Exploration of a benzothiophene scaffold for use as adjuvants with β-lactam antibiotics against methicillin-resistant Staphylococcus aureus

Abstract

Rising antibiotic resistance coupled with diminishing investment in antibiotic development has led to limited treatment options for multi drug-resistant bacterial infections. Penicillin binding protein 2a (PBP2a) is a key determinant of resistance to many β-lactam antibiotics in methicillin-resistant Staphylococcus aureus (MRSA), while over-expression of PBP4 mediates resistance to fifth-generation cephalosporins.

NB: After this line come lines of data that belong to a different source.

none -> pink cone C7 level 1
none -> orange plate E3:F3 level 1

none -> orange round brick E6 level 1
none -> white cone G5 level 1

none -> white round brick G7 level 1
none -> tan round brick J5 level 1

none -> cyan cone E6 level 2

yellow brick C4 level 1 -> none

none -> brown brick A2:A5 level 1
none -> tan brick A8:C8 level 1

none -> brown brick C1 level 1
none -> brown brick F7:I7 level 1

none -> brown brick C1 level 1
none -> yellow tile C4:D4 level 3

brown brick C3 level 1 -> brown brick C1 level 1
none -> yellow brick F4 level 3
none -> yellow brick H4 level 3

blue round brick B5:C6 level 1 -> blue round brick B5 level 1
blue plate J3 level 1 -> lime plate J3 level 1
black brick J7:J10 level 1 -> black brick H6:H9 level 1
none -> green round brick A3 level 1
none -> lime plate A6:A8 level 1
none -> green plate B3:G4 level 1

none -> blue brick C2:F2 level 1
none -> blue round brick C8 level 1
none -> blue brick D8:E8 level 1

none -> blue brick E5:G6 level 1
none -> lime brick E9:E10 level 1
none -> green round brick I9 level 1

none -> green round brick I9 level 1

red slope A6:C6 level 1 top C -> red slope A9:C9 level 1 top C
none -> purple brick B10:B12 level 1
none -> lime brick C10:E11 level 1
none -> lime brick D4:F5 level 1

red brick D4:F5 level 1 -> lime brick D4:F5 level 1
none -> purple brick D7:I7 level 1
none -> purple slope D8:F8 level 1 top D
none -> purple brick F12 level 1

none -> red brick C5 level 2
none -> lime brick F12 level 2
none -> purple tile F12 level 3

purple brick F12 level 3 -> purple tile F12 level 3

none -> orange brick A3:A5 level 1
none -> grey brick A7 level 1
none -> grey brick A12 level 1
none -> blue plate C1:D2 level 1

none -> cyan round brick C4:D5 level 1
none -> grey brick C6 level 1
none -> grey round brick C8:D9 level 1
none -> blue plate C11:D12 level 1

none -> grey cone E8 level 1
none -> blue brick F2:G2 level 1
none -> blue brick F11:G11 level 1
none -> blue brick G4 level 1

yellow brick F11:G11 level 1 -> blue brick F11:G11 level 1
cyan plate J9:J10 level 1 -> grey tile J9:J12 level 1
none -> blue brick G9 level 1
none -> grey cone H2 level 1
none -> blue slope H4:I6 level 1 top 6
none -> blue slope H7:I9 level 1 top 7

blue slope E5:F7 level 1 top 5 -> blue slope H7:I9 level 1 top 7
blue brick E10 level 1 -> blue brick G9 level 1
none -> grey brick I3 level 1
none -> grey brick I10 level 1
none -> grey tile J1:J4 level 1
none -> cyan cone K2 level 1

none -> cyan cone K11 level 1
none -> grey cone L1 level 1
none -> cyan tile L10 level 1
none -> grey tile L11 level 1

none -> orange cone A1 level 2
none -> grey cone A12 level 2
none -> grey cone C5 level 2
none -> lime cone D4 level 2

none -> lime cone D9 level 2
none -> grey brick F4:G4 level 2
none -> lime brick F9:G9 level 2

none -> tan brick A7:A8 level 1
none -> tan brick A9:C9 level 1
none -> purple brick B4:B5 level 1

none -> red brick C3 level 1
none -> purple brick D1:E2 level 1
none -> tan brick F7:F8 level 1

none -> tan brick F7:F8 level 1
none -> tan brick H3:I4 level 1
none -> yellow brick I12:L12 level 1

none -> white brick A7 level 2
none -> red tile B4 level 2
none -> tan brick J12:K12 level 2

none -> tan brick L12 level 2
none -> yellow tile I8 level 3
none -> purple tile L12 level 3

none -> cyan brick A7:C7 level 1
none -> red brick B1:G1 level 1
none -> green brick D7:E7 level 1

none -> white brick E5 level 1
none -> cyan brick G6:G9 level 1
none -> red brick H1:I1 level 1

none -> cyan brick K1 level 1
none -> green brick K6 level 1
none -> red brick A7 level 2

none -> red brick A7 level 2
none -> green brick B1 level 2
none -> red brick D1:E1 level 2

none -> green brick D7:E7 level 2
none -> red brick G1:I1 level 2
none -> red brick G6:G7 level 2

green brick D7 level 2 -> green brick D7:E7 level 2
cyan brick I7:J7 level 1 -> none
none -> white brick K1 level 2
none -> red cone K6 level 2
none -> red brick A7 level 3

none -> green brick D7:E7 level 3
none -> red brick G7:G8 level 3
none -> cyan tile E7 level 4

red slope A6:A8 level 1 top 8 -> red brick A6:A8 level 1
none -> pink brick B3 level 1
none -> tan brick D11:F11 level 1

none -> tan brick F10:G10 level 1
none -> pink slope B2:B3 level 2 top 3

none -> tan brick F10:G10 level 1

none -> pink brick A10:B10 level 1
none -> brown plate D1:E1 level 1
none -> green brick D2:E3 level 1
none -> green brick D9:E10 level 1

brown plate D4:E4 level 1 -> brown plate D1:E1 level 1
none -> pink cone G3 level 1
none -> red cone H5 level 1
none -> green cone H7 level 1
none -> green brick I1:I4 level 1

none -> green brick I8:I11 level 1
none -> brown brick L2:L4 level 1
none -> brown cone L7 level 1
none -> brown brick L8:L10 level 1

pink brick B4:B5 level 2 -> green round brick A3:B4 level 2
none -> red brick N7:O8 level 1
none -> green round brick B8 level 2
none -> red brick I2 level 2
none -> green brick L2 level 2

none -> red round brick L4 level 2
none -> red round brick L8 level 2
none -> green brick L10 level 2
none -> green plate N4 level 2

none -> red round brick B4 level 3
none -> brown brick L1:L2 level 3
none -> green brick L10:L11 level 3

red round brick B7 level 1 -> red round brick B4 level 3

We previously identified benzothiophene NDM-335 as an inhibitor of PBP4 that overcomes PBP4 mediated resistance to ceftobiprole, and have shown that other PBP4 inhibitor scaffolds can be tuned to overcome PBP2a-mediated resistance. Based upon this precedent, we conducted a structure activity relationship (SAR) study on the NDM-335 scaffold to uncover compounds that overcome PBP2a-mediated oxacillin resistance in MRSA, with the lead compound lowering the minimum inhibitory concentration 32-fold at 5 μM. Further development of this new adjuvant lead could potentially deliver a new combination therapy for treating MRSA infections.